Analysis of the 16S rRNA gene

We sequenced 13,666,338 high quality reads with an average of 34,166 reads per sample. Sequence reads were analyzed using Quantitative Insights Into Microbial Ecology 2 (QIIME2; available at Sequences were filtered based on quality to remove phiX reads, chimeric sequences, and were also denoised using the DADA2 pipeline39. Samples with less than 10,000 sequences were removed from downstream analyses. Alpha diversity was determined via the number of Observed OTUs and Shannon index generated by QIIME2 core-metrics-results pipeline. The change in alpha diversity for each participant was determined by taking the absolute value of the difference in diversity between each time point and the index time point for each condition.

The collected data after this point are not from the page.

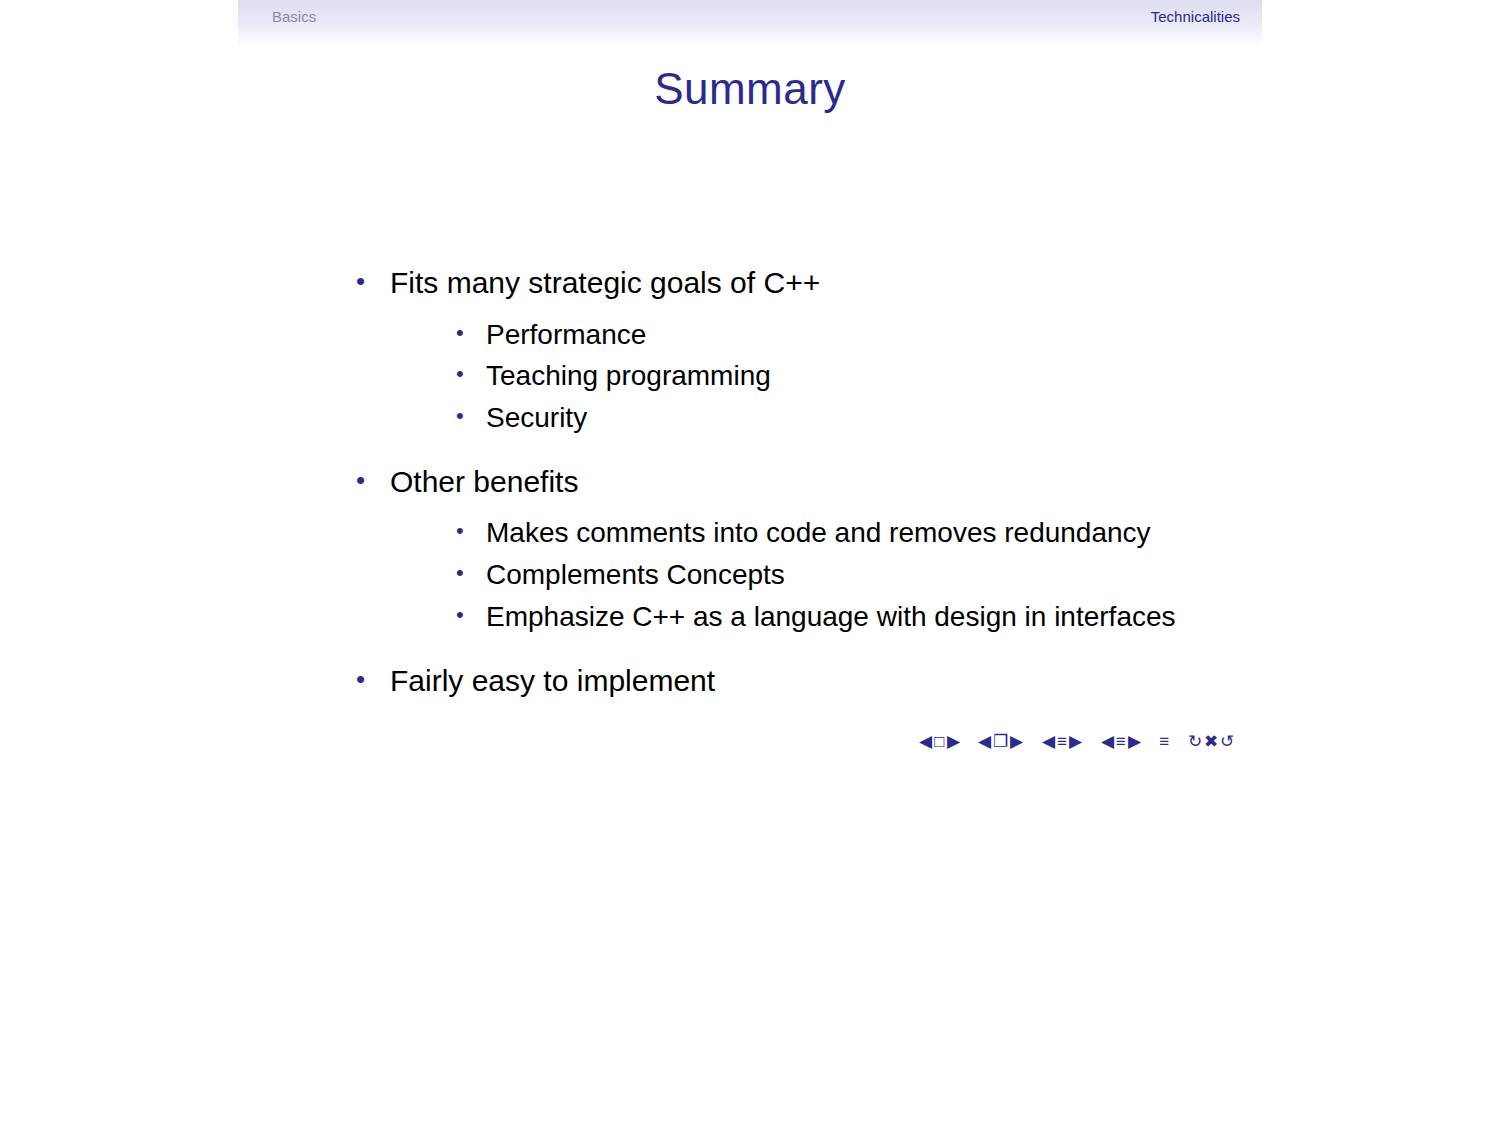Basics
Technicalities
Summary
Fits many strategic goals of C++
Performance
Teaching programming
Security
Other benefits
Makes comments into code and removes redundancy
Complements Concepts
Emphasize C++ as a language with design in interfaces
Fairly easy to implement
◀□▶ ◀❐▶ ◀≡▶ ◀≡▶ ≡ ↻✖↺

Beta diversity was determined using weighted and unweighted UniFrac distances and Bray Curtis dissimilarity40,41. Principal Coordinates analysis plots were generated for weighted and unweighted UniFrac distances using the core-metrics-results pipeline and qiime2R package (available at A PERMANOVA test (999 permutations) was applied to the unweighted UniFrac distances to determine significance between samples treated with and without AA. Taxonomic assignments were performed using the Naïve Bayes classifier based on the Greengenes database31. Statistically significant differences in beta diversity metrics, alpha diversity, change in alpha diversity, and the relative abundances of bacterial phyla were determined by Tukey’s Honest Significant Difference test and two-tailed t-tests. Differential abundance testing was performed with the gneiss pipeline42.

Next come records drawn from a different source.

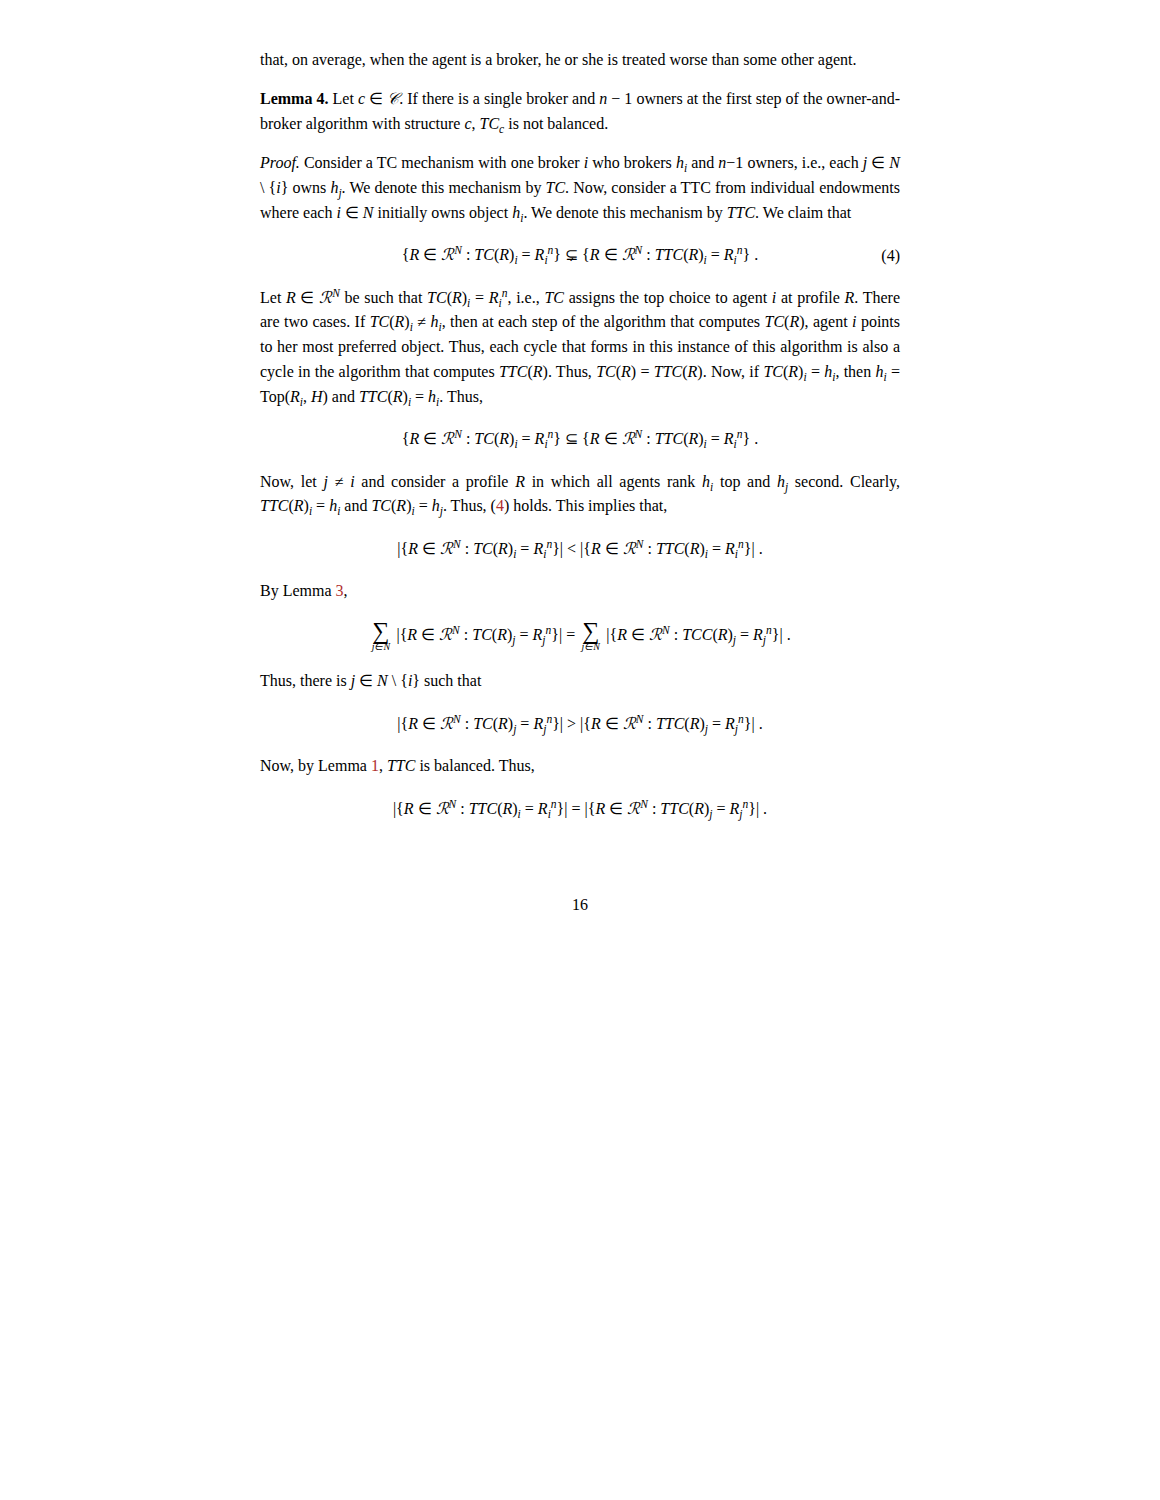that, on average, when the agent is a broker, he or she is treated worse than some other agent.
Lemma 4. Let c ∈ 𝒞. If there is a single broker and n − 1 owners at the first step of the owner-and-broker algorithm with structure c, TCc is not balanced.
Proof. Consider a TC mechanism with one broker i who brokers hi and n−1 owners, i.e., each j ∈ N \ {i} owns hj. We denote this mechanism by TC. Now, consider a TTC from individual endowments where each i ∈ N initially owns object hi. We denote this mechanism by TTC. We claim that
{R ∈ ℛN : TC(R)i = Rin} ⊊ {R ∈ ℛN : TTC(R)i = Rin} . (4)
Let R ∈ ℛN be such that TC(R)i = Rin, i.e., TC assigns the top choice to agent i at profile R. There are two cases. If TC(R)i ≠ hi, then at each step of the algorithm that computes TC(R), agent i points to her most preferred object. Thus, each cycle that forms in this instance of this algorithm is also a cycle in the algorithm that computes TTC(R). Thus, TC(R) = TTC(R). Now, if TC(R)i = hi, then hi = Top(Ri, H) and TTC(R)i = hi. Thus,
{R ∈ ℛN : TC(R)i = Rin} ⊆ {R ∈ ℛN : TTC(R)i = Rin} .
Now, let j ≠ i and consider a profile R in which all agents rank hi top and hj second. Clearly, TTC(R)i = hi and TC(R)i = hj. Thus, (4) holds. This implies that,
|{R ∈ ℛN : TC(R)i = Rin}| < |{R ∈ ℛN : TTC(R)i = Rin}| .
By Lemma 3,
∑j∈N |{R ∈ ℛN : TC(R)j = Rjn}| = ∑j∈N |{R ∈ ℛN : TCC(R)j = Rjn}| .
Thus, there is j ∈ N \ {i} such that
|{R ∈ ℛN : TC(R)j = Rjn}| > |{R ∈ ℛN : TTC(R)j = Rjn}| .
Now, by Lemma 1, TTC is balanced. Thus,
|{R ∈ ℛN : TTC(R)i = Rin}| = |{R ∈ ℛN : TTC(R)j = Rjn}| .
16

We characterized individual-specific features of urinary microbiomes of the participants and determined the beta diversity amongst the microbiomes of each participant and time point and visualized the output using Principal Coordinates Analysis. We calculated and compared the Bray Curtis dissimilarity and weighted UniFrac distances between each time point (1 hour, 3 hours, overnight, 2 days, and 4 days) with the index time point (immediately frozen at −80 °C) to evaluate microbiome preservation. We next used differential abundance testing33 to identify which time and temperature conditions have the greatest variability in the representation of some microbes with and without AA. We also characterized the change in alpha diversity across time in the urine specimens processed with and without AA, and compared the alpha diversity at each time point to the index time point.